Free Food on T. Anne Cleary When Provided Any Credit Card Number
- Alex Doughty
- 1 day ago
- 2 min read
A guide on how to swindle your way to some free grub!

I’ve signed up for DashPash at least 15 times by now just for the free sandwiches. Because I’m such a nice guy, I’ll let you in on my secret method to never pay for lunch again.
First, sign up for a credit card under a false name. Really any name works. I told Discover that I was born ‘Hooey Magoo’ and they bought it. No wonder why Americans are in so much debt. Fuck.
Anyways, step two is to dress the part. The sandwich guys will recognize you after the sixth time or so. Mislead them and disguise yourself as your false identity. I think Hooey Magoo would have a moustache and glasses with thick plastic rims, so I went to a 365 day Halloween Express and put together an outfit.

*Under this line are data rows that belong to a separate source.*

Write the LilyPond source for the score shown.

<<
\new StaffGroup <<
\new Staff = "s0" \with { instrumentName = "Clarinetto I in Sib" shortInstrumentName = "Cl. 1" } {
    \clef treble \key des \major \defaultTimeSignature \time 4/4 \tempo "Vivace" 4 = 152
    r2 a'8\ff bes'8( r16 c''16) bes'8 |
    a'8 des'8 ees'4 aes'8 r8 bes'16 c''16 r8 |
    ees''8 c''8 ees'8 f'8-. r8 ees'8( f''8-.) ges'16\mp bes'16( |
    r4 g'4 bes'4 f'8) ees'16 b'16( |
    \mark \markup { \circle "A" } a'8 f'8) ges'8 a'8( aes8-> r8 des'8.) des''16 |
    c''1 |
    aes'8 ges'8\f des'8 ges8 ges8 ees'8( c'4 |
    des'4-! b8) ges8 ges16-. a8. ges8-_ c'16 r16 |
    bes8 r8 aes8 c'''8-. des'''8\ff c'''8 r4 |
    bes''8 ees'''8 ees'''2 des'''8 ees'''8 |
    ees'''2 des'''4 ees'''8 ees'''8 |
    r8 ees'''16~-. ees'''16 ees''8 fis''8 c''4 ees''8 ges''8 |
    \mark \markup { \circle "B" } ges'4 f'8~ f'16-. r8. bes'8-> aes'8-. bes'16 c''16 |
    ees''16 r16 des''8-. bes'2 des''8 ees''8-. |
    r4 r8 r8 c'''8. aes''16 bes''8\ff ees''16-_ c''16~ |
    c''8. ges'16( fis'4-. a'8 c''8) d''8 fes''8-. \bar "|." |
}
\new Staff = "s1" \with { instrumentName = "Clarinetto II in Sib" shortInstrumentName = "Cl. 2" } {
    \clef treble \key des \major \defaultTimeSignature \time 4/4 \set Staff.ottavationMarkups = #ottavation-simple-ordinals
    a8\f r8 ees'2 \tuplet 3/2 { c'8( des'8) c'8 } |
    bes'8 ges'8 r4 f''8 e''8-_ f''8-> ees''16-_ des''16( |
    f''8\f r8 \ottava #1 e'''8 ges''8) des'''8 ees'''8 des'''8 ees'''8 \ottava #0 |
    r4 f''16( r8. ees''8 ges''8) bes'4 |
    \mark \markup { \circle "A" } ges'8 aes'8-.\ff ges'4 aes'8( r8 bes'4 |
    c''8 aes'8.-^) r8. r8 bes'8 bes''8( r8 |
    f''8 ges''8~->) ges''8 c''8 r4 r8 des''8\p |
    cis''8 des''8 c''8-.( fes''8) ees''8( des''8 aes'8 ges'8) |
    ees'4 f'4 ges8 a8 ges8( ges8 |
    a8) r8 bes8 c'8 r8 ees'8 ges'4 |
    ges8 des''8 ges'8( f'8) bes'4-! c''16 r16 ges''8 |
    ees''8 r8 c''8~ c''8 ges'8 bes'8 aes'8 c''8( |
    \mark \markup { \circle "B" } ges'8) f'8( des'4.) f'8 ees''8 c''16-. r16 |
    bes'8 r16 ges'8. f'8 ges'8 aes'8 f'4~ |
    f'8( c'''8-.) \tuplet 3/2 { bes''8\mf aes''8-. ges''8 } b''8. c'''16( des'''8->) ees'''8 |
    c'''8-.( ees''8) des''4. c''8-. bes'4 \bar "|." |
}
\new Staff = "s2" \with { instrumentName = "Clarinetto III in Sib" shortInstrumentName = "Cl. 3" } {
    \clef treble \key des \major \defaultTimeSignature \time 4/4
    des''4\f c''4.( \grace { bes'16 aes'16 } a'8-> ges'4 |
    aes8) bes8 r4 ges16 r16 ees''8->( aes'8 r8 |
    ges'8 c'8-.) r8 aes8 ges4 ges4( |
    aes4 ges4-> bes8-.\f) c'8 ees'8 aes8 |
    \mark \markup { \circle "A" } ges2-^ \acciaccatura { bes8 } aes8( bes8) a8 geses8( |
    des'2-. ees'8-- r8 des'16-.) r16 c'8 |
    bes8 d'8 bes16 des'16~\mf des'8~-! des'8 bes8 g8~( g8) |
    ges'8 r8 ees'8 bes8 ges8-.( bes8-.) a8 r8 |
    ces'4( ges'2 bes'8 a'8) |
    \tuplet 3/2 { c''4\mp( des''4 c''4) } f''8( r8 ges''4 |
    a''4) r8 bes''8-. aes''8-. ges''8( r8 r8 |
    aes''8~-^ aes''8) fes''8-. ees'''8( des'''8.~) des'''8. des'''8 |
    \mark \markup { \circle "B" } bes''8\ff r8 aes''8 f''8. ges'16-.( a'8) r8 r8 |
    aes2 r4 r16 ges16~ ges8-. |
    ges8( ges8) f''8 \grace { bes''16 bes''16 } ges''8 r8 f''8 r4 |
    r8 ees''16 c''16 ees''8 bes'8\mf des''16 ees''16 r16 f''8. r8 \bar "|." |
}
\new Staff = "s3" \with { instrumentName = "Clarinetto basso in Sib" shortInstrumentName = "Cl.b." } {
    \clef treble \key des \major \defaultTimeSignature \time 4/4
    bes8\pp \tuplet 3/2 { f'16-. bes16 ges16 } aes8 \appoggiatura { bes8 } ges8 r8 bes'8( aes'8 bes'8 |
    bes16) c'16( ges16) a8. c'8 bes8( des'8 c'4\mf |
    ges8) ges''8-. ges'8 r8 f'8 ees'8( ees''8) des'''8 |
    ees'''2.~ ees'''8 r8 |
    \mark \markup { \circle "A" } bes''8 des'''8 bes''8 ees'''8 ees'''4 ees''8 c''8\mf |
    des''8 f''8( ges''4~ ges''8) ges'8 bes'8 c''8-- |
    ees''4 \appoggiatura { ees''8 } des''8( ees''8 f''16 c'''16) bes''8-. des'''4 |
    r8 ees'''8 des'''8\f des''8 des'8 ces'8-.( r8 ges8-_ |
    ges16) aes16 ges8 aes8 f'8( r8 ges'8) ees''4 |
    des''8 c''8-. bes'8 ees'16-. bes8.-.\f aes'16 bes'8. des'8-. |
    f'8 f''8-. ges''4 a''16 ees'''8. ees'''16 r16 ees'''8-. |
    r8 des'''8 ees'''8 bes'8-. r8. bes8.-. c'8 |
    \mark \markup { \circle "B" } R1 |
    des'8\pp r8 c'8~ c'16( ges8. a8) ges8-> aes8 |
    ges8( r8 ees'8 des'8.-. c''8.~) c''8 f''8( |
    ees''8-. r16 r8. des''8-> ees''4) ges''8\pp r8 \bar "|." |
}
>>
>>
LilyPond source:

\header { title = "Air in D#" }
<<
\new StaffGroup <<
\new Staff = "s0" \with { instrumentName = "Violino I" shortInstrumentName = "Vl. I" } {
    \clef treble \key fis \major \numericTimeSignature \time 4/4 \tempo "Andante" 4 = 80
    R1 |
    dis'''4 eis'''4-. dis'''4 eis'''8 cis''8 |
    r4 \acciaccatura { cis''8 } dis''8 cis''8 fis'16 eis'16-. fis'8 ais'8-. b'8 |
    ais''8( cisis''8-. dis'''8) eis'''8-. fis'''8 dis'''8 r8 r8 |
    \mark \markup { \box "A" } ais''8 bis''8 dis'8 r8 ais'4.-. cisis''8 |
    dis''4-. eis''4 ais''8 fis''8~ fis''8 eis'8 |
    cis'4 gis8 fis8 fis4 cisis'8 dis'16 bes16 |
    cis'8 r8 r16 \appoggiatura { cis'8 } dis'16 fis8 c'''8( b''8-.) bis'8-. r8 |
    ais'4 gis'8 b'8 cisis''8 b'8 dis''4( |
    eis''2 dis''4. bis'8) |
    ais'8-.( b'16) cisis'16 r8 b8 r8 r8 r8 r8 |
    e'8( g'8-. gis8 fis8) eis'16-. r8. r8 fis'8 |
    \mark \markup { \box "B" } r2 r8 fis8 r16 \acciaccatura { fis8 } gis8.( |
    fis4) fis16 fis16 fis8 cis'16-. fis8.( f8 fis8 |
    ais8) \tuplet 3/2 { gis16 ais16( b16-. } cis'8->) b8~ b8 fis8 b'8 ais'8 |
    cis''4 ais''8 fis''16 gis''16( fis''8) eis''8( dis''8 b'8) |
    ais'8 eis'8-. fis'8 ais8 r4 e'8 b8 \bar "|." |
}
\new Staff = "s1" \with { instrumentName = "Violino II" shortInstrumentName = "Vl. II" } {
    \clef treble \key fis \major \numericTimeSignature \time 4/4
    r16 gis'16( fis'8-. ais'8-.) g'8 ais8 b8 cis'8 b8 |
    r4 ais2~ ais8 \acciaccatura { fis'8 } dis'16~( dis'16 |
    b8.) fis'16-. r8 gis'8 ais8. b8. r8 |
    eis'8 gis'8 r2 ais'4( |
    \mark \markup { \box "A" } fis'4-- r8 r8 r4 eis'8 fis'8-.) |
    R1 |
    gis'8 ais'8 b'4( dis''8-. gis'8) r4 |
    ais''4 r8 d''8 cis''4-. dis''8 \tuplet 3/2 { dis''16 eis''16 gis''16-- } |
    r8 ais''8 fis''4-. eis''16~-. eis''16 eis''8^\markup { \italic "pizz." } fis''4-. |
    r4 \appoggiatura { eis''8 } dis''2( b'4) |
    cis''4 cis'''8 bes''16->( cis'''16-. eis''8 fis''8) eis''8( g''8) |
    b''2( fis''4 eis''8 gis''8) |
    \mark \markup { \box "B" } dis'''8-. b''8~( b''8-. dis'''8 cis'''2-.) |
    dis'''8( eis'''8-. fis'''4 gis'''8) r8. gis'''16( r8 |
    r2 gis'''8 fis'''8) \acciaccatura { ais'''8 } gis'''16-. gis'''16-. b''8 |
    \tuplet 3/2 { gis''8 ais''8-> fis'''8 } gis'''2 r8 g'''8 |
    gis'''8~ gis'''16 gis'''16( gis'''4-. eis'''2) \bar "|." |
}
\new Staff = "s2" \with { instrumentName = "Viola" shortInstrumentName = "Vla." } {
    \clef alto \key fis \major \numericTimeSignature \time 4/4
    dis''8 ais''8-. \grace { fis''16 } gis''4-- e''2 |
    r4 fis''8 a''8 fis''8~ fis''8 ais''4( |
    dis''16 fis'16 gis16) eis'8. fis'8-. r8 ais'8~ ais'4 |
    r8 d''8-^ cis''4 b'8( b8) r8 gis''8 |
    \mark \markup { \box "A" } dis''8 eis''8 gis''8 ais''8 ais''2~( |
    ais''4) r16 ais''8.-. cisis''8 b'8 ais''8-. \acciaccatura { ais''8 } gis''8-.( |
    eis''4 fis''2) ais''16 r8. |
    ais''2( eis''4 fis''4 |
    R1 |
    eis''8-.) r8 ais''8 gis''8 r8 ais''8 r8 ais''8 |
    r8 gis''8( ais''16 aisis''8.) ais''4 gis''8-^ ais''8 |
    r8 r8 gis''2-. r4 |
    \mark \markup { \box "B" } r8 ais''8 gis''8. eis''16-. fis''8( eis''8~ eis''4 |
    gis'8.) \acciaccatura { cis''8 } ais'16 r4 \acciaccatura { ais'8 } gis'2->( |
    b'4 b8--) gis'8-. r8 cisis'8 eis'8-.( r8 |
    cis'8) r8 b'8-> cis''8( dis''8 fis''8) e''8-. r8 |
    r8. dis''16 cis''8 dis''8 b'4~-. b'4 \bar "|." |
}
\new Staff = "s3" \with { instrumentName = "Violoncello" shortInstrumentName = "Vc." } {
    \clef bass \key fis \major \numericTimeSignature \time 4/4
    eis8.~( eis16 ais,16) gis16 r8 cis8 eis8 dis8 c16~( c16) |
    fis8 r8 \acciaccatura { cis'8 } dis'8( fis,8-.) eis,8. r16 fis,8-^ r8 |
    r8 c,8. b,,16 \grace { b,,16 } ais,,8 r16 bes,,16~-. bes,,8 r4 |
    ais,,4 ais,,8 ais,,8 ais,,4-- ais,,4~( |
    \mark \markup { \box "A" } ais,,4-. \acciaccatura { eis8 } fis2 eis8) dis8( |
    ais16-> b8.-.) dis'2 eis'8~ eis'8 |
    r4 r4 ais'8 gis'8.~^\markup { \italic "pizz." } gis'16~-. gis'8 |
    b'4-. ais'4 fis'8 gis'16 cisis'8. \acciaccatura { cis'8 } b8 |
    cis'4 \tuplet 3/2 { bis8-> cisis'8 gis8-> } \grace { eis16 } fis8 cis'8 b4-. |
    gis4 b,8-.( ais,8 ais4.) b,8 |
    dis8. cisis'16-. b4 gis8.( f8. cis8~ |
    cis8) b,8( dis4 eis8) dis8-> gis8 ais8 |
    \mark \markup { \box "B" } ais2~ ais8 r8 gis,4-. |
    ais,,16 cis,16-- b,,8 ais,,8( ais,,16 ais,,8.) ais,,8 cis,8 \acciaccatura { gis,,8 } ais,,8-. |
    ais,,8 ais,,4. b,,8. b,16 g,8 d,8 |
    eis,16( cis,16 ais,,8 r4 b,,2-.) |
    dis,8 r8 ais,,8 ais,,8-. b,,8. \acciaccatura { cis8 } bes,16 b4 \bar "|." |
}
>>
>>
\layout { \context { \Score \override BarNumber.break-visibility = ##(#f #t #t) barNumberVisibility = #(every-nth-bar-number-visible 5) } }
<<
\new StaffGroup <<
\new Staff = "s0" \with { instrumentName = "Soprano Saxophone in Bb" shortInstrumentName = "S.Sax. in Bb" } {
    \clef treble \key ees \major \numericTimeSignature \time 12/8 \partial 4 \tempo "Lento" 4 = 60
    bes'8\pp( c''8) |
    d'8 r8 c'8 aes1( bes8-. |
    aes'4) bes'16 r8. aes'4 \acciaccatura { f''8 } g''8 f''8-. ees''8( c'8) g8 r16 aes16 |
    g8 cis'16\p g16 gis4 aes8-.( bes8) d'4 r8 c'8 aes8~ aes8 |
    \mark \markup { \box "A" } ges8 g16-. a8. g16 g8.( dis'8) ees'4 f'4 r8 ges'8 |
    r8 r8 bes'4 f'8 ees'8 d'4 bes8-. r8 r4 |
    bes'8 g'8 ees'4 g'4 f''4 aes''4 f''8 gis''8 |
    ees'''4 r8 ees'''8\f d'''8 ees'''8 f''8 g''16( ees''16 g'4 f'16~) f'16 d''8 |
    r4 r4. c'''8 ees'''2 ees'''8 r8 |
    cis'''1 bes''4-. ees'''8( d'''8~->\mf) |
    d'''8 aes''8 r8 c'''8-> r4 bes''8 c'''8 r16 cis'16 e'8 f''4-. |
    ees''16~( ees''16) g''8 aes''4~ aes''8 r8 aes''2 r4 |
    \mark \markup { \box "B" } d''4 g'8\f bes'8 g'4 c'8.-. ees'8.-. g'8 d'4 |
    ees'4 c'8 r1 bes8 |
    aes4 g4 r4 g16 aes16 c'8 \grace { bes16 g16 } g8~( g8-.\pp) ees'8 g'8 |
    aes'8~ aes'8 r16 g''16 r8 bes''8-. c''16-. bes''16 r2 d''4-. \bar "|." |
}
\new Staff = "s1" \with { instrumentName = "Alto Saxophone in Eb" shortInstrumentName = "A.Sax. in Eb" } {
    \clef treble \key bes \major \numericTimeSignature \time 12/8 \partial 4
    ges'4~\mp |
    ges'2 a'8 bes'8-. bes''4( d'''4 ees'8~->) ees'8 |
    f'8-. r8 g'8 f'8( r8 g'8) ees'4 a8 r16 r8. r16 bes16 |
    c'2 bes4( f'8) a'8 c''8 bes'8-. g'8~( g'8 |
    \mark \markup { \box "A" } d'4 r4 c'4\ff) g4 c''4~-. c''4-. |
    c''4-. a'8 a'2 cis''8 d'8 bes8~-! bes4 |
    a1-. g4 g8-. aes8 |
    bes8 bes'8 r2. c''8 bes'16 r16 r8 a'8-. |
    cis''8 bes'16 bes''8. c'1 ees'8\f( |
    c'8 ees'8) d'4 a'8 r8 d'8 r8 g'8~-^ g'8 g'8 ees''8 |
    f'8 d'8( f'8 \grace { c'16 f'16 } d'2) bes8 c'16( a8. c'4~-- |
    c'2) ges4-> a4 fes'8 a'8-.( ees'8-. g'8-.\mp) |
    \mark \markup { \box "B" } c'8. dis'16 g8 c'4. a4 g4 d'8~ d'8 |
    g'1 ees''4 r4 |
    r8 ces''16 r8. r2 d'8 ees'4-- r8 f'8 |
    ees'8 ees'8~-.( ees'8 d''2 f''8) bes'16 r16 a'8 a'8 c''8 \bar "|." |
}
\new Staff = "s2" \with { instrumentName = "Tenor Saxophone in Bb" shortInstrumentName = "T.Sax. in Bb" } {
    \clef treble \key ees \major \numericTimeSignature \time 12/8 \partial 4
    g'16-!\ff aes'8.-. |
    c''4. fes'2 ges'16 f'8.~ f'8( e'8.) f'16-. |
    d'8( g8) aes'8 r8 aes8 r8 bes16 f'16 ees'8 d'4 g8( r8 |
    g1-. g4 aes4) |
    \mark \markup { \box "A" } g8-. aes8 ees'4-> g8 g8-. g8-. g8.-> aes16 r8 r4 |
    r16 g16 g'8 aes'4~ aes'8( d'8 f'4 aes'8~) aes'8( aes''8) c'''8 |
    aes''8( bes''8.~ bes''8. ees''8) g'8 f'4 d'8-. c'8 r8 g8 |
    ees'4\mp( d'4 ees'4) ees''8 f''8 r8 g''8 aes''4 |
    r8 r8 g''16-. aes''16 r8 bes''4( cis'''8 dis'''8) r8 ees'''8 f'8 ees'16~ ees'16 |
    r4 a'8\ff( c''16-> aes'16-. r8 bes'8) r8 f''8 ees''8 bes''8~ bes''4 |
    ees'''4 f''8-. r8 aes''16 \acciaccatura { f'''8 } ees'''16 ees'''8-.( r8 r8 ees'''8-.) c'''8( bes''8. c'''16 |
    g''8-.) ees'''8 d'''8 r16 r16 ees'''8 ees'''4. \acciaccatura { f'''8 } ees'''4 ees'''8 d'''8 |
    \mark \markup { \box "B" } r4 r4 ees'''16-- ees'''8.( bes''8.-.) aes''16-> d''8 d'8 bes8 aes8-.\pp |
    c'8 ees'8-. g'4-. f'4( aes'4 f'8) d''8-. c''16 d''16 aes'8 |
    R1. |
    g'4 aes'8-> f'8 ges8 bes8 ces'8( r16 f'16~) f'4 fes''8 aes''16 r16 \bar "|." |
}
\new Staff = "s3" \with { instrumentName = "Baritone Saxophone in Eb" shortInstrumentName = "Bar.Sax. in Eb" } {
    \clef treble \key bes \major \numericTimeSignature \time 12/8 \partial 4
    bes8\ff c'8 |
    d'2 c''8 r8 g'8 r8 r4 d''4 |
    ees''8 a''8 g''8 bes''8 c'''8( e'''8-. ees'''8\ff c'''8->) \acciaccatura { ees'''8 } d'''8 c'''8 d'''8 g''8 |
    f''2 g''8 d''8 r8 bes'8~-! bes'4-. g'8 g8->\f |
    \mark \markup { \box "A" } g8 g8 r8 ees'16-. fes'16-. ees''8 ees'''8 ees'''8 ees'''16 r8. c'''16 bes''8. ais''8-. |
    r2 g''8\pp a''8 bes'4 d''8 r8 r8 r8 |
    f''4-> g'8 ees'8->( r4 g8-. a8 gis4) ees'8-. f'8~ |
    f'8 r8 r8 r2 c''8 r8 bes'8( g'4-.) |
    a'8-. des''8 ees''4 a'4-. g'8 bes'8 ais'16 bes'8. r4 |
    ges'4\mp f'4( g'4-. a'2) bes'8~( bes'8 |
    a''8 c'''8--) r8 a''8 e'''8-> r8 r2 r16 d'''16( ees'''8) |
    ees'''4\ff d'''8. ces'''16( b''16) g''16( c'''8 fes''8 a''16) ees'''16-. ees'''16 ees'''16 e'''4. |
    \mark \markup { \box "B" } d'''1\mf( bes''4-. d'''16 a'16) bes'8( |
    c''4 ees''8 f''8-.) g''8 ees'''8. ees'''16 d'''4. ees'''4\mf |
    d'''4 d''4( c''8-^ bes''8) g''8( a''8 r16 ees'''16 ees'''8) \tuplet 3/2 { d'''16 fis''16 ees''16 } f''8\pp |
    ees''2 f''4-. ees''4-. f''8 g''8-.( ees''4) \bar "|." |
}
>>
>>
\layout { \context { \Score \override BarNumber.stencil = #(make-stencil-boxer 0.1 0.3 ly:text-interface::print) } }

At this point you should be ready to go up to the guys on the T. Anne Cleary. Take some deep breaths and poise yourself with confidence. Lose yourself in the character. For the next 3-5 minutes, I am no longer Alex Doughty, staff writer at the Doily Allergen. I am Hooey Magoo, Bosnian shoe salesman from St. Louis (As part of my research I found out St. Louis has America’s largest population of Bosnian immigrants outside of Chicago).
The rest of the process should then come naturally. Scan their QR code, sign up for their free trial, and make off with your 6-inch Jimmy John’s italian sub.
This method should be mostly fool-proof. The only downside I’ve noticed so far is a tanking credit score from constantly starting/cancelling cards. My own mother won’t lend me money anymore. I also find it hard to leave character sometimes. I turned in a midterm with “Hingle McCringleberry” as the name. Failed that class because of it.